Yagan Square has continued to operate as a sort of ironwork Picture of Dorian Gray, embodying WA’s moral decay while the coffers of the rich and powerful continue to bloat. When the pop-up cop shop opened in the square in 2021, it was like an unpoppable boil erupting from the city’s worn and cratered face. Who needs to support something when it’s cheaper to police it?
But this is all due to turn around, or so the same pundits who heralded the square’s opening say. Eleven new storefronts are set to open in the abandoned Market Hall over the next month, and 250 staff are to get it going. Edith Cowan University’s new campus is almost finished being built on the square’s west side, and it seems inevitable that the thousands of students it will bring to the area will buy their lunch in whatever burger joints and noodle houses open up.

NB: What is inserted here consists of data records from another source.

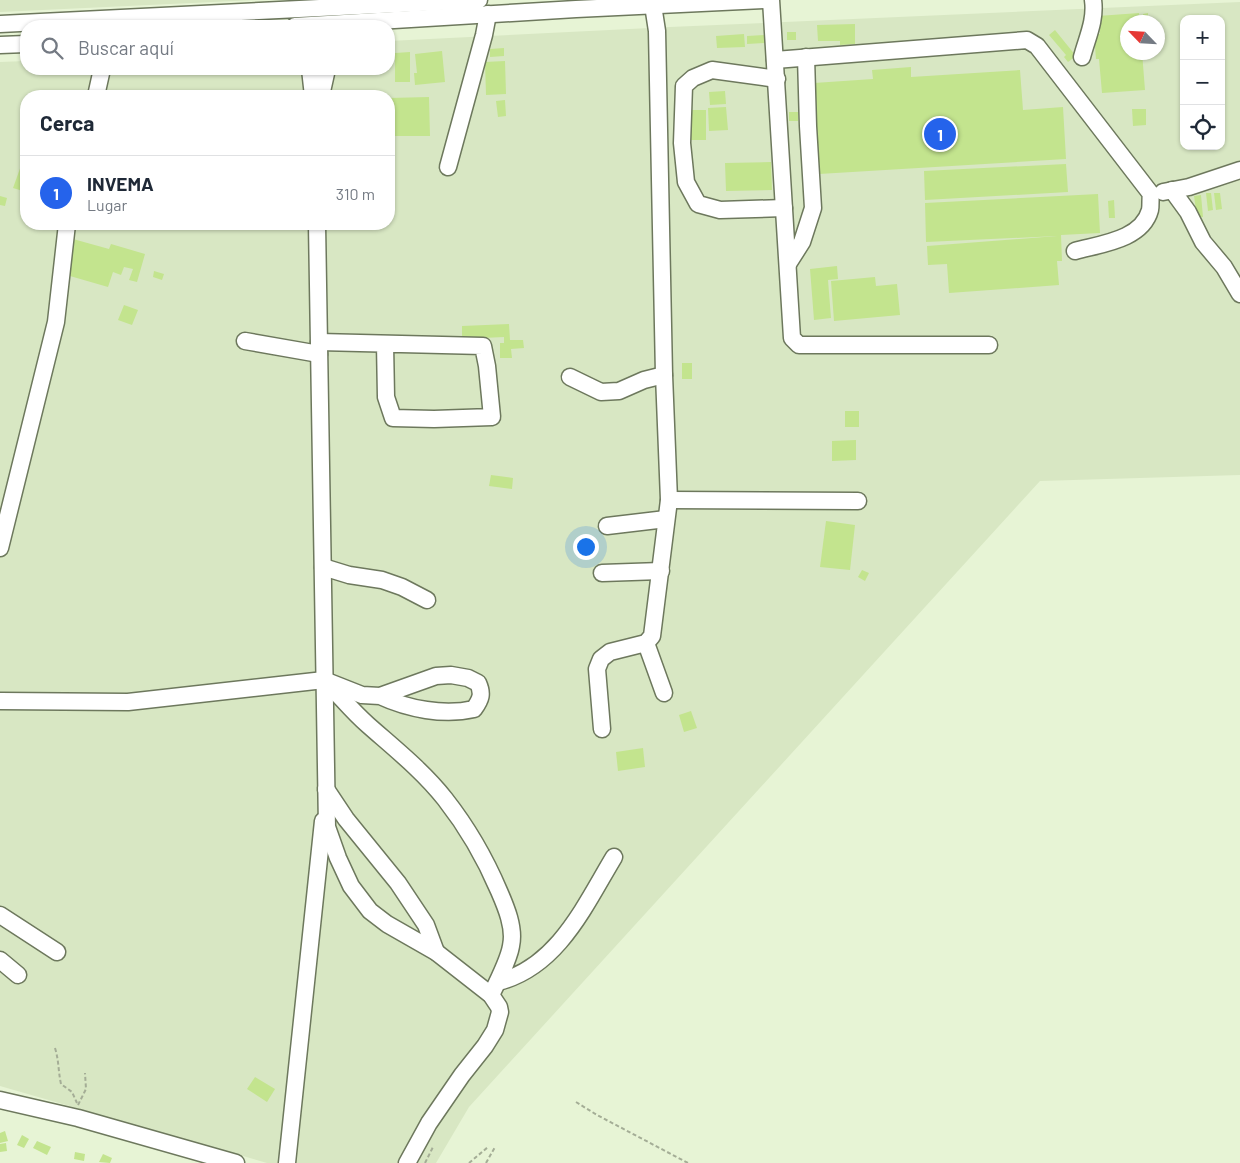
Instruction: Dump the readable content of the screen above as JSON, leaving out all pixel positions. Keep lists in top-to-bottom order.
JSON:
{
  "north": "top left",
  "page": {
    "map_buttons": ["+", "−"],
    "search": "Buscar aquí",
    "heading": "Cerca",
    "pins": "1",
    "list": [
      {
        "mark": "1",
        "name": "INVEMA",
        "note": "Lugar",
        "value": "310 m"
      }
    ]
  }
}
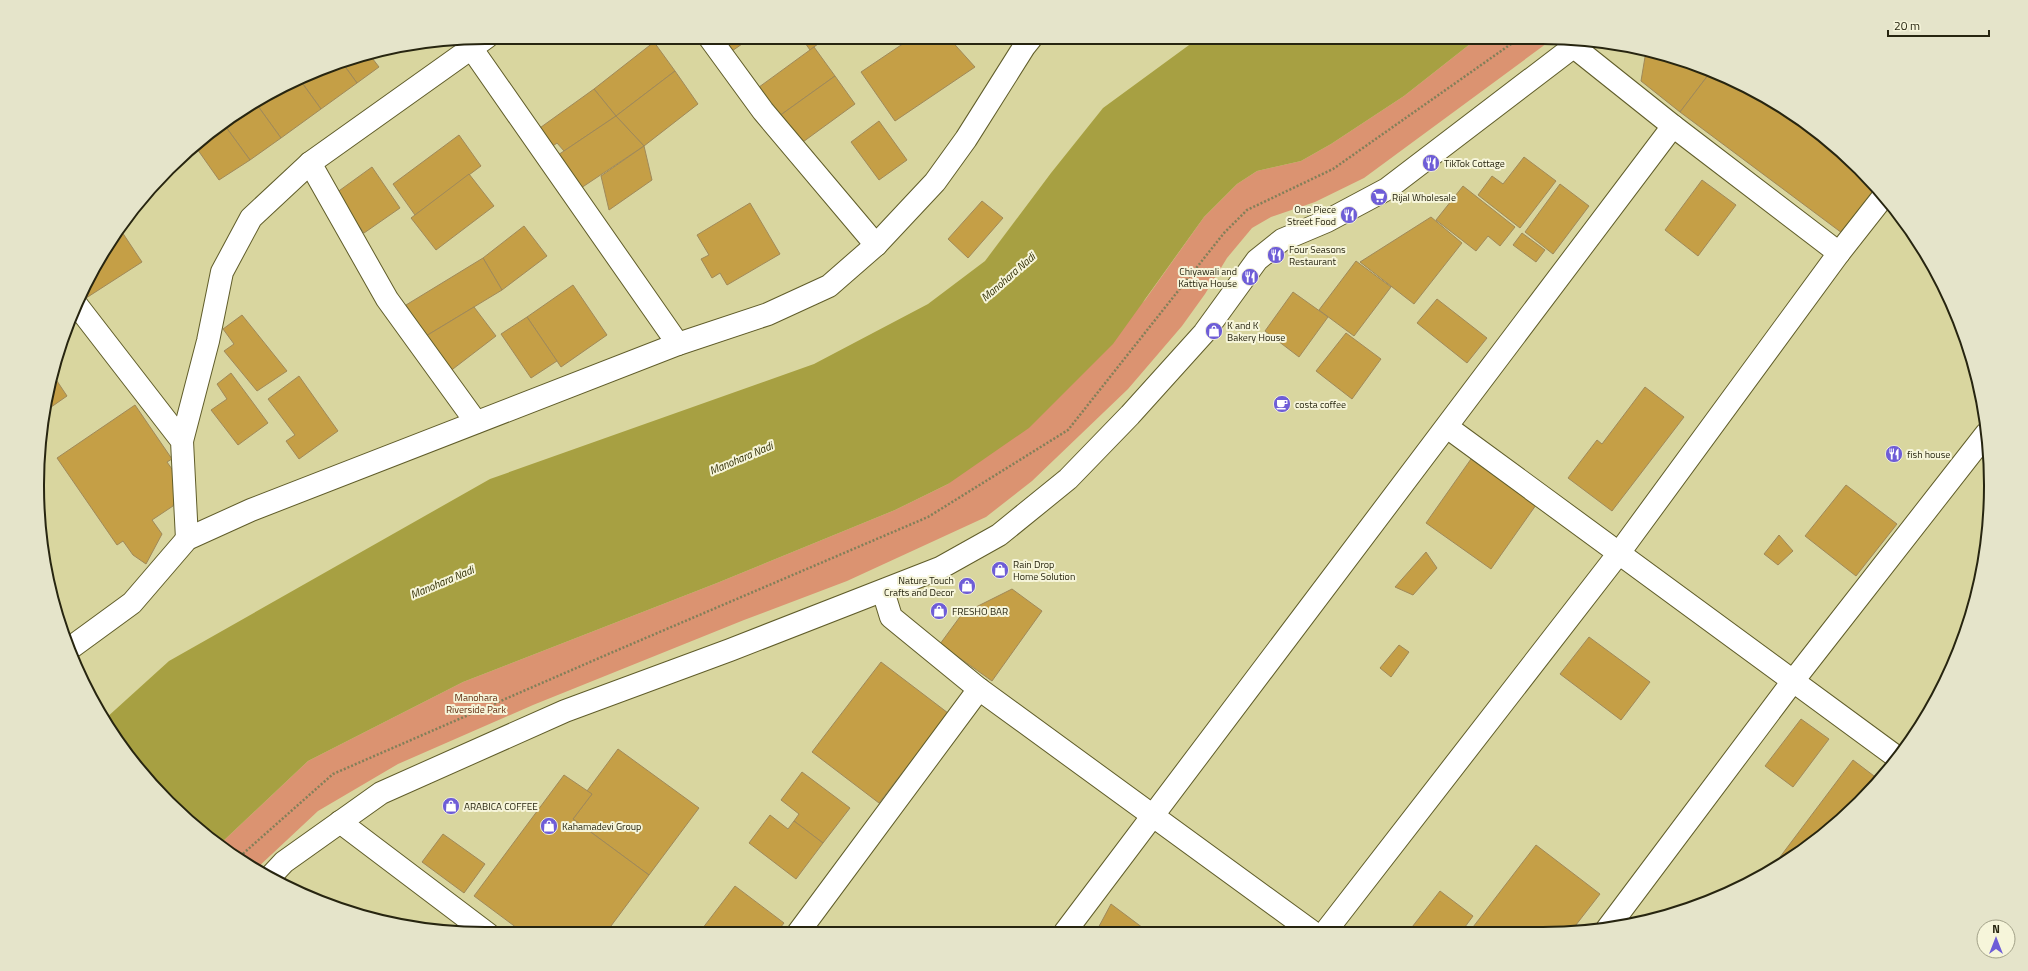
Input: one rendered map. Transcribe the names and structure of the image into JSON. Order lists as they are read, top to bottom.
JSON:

Still, it is hard not to see Yagan’s Square as another monolith of successive governments’ failures to cash in on the windfall that was/is the mining boom. Architecture is not infrastructure, and craft beers are not culture: what the square needed to thrive was already lost in the shuffle of untold billions — a sense of soul and self that the city auctioned off to BHP, Rio Tinto, Woodside and the rest somewhere at the turn of the century.
No matter what the future holds, the intervening years have existed in the neverscape between profit, promise and loss, so to huff a nang on a picnic table on a hot day is, in many ways, only natural.